Chinese jets enter Taiwanese Air Defence Zone
On 6th May, 18 Chinese jet fighters and bombers entered the Taiwanese Air Defence Zone, an action which prompted Taiwan to scramble its own aircraft to warn away the Chinese ones. Though this is not the largest such incursion in recent times (39 aircraft made an entry into the zone in January), it is an occurrence that is happening ever more frequently and has sparked fears in the Taiwanese government that China might be planning an operation to mirror Russia’s invasion of Ukraine.

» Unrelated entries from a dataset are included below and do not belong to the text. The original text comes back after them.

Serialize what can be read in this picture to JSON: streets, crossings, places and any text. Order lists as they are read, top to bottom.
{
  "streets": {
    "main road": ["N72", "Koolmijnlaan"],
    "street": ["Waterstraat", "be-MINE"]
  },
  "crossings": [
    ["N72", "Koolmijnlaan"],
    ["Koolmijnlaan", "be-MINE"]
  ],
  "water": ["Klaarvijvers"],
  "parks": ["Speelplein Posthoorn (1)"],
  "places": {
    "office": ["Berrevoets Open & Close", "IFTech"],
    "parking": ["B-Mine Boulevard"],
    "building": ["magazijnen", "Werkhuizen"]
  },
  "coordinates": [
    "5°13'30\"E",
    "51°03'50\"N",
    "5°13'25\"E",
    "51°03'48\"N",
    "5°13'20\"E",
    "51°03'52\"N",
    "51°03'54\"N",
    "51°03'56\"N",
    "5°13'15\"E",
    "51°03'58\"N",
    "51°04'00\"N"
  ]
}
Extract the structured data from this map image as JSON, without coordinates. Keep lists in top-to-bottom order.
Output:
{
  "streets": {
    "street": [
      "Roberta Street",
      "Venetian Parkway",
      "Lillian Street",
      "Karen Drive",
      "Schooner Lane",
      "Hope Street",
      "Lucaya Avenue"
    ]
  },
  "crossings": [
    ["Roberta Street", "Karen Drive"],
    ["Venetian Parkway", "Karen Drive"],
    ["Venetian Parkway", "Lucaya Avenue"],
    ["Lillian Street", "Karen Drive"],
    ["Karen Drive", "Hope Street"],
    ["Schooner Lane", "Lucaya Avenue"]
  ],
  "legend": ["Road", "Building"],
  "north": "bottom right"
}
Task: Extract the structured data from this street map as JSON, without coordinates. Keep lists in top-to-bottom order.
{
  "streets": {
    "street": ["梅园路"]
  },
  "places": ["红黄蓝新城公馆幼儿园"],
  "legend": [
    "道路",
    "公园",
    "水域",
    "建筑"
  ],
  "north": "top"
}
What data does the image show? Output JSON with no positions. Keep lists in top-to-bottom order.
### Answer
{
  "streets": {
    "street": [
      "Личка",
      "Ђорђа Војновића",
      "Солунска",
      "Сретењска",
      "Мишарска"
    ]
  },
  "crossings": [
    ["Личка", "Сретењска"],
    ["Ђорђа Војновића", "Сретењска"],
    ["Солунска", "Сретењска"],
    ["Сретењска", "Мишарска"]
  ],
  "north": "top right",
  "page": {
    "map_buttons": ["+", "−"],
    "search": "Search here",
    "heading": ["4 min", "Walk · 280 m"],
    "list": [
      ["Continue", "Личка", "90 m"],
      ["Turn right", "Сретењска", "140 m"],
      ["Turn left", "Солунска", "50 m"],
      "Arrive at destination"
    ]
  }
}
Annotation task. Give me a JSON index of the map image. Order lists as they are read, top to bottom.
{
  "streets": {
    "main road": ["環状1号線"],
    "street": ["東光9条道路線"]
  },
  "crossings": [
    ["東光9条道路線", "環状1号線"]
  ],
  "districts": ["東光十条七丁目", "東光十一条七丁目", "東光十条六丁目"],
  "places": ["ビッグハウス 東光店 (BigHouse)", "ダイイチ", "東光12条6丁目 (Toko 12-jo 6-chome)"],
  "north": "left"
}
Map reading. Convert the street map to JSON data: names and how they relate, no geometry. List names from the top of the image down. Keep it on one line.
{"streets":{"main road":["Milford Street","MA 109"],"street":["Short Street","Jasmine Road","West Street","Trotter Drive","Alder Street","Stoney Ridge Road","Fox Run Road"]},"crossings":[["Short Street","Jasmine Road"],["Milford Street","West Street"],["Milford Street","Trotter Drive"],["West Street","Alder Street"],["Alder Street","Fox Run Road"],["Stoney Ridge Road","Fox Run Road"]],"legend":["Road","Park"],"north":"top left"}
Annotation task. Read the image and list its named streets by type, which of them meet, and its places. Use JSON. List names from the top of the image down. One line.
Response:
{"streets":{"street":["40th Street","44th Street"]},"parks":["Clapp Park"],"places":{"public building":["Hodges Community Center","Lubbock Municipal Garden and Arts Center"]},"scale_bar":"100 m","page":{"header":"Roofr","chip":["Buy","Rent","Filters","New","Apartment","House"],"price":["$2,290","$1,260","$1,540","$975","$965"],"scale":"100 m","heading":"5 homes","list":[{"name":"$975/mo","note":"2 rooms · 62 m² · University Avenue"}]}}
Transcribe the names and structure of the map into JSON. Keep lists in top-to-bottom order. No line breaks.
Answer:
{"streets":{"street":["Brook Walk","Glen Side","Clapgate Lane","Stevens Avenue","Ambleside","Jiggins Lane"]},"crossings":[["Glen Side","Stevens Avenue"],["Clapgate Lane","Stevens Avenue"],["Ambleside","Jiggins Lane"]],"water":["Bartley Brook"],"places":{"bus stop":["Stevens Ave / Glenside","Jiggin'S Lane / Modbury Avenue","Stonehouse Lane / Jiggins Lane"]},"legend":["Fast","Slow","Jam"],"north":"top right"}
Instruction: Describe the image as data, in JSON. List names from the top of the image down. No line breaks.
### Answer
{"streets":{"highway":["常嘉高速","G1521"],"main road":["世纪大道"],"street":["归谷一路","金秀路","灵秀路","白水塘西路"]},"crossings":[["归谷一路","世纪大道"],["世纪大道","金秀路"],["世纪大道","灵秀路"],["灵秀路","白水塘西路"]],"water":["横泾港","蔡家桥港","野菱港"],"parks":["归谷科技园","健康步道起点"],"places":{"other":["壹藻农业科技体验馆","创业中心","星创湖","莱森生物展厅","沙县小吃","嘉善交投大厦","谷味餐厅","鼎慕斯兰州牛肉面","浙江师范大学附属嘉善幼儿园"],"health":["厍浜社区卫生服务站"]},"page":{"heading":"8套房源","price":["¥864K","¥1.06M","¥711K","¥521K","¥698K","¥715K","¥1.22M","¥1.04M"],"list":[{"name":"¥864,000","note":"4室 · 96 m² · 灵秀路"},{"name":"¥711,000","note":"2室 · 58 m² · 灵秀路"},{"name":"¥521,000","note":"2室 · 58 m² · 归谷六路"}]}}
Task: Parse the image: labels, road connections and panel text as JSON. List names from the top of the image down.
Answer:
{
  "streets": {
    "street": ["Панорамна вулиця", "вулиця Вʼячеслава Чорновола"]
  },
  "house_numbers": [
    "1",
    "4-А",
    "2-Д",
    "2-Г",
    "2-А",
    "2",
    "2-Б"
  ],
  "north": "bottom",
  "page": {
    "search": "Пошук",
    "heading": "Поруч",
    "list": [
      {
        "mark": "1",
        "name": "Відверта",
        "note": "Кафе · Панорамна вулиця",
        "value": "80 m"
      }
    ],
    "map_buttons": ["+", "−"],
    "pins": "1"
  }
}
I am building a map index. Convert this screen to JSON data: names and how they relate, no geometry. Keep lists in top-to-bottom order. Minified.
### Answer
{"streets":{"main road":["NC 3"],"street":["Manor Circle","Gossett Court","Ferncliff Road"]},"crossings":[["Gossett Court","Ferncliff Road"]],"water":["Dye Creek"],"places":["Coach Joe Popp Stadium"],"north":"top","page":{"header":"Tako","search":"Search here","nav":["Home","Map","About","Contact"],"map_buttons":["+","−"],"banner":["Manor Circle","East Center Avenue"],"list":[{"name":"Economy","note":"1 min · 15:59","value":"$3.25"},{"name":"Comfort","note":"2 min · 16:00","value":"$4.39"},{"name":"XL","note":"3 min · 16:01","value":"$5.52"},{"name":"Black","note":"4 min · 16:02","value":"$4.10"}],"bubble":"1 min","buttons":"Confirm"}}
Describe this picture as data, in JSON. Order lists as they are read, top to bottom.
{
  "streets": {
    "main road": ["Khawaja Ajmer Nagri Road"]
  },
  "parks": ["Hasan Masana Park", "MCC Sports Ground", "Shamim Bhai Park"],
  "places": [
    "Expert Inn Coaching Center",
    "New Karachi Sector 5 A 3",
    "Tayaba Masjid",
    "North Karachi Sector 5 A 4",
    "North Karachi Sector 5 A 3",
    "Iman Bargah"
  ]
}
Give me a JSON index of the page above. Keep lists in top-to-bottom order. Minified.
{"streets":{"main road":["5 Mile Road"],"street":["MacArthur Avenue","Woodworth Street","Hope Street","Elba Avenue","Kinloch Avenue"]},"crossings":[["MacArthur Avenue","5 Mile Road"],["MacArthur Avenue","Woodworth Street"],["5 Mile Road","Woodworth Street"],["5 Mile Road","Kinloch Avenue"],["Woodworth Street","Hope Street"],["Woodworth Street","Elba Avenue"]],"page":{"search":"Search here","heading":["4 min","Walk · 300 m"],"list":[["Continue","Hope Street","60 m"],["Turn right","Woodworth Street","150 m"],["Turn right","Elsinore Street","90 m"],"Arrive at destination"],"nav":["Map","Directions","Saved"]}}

UK and Japan form new defence pact
On Thursday, Japan and the United Kingdom agreed in principle to a joint defence pact which would allow increased bilateral training and deployment under a Reciprocal Access Agreement (RAA). The agreement marks developing cooperation between the two countries on security measures in the Indo-Pacific, including the announcement to pursue joint development of an engine generator for both countries’ next generation fighters, and tandem naval exercises.
The UK has been attempting to cultivate a stronger presence in the Indo-Pacific region as part of plans to shift focus to the region through developing ties with regional allies, explicitly outlined in the 2021 Integrated Review of Security, Defence and Foreign Policy. The UK is a member of the newly formed AUKUS pact, a three-way alliance in the Indo-Pacific which also includes the US and Australia, and has moved forward in developing ties with the Association of Southeast Asian Nations (ASEAN) economic bloc. Meanwhile, Japan, increasingly concerned with China’s military ambitions in the Indo-Pacific (particularly in the South China and East China Seas), has been looking to bolster defensive and economic ties with regional and international actors, including the Quadrilateral Security Dialogue between Japan, India, Australia and the US; and increase military training between the Japanese Self-Defence Forces and international partners.
Ebola outbreak in the DR Congo claims third life
A renewed outbreak of Ebola in the north-western states of the Democratic Republic of the Congo, which was first noticed in late April, has now resulted in a third death. This is the country’s 14th outbreak of the disease, with recent waves claiming as many as 2,300 lives, and the most recent ending in six deaths from eleven infected patients. The WHO has begun its response, tracking contacts of the confirmed cases and administering over 350 inoculations.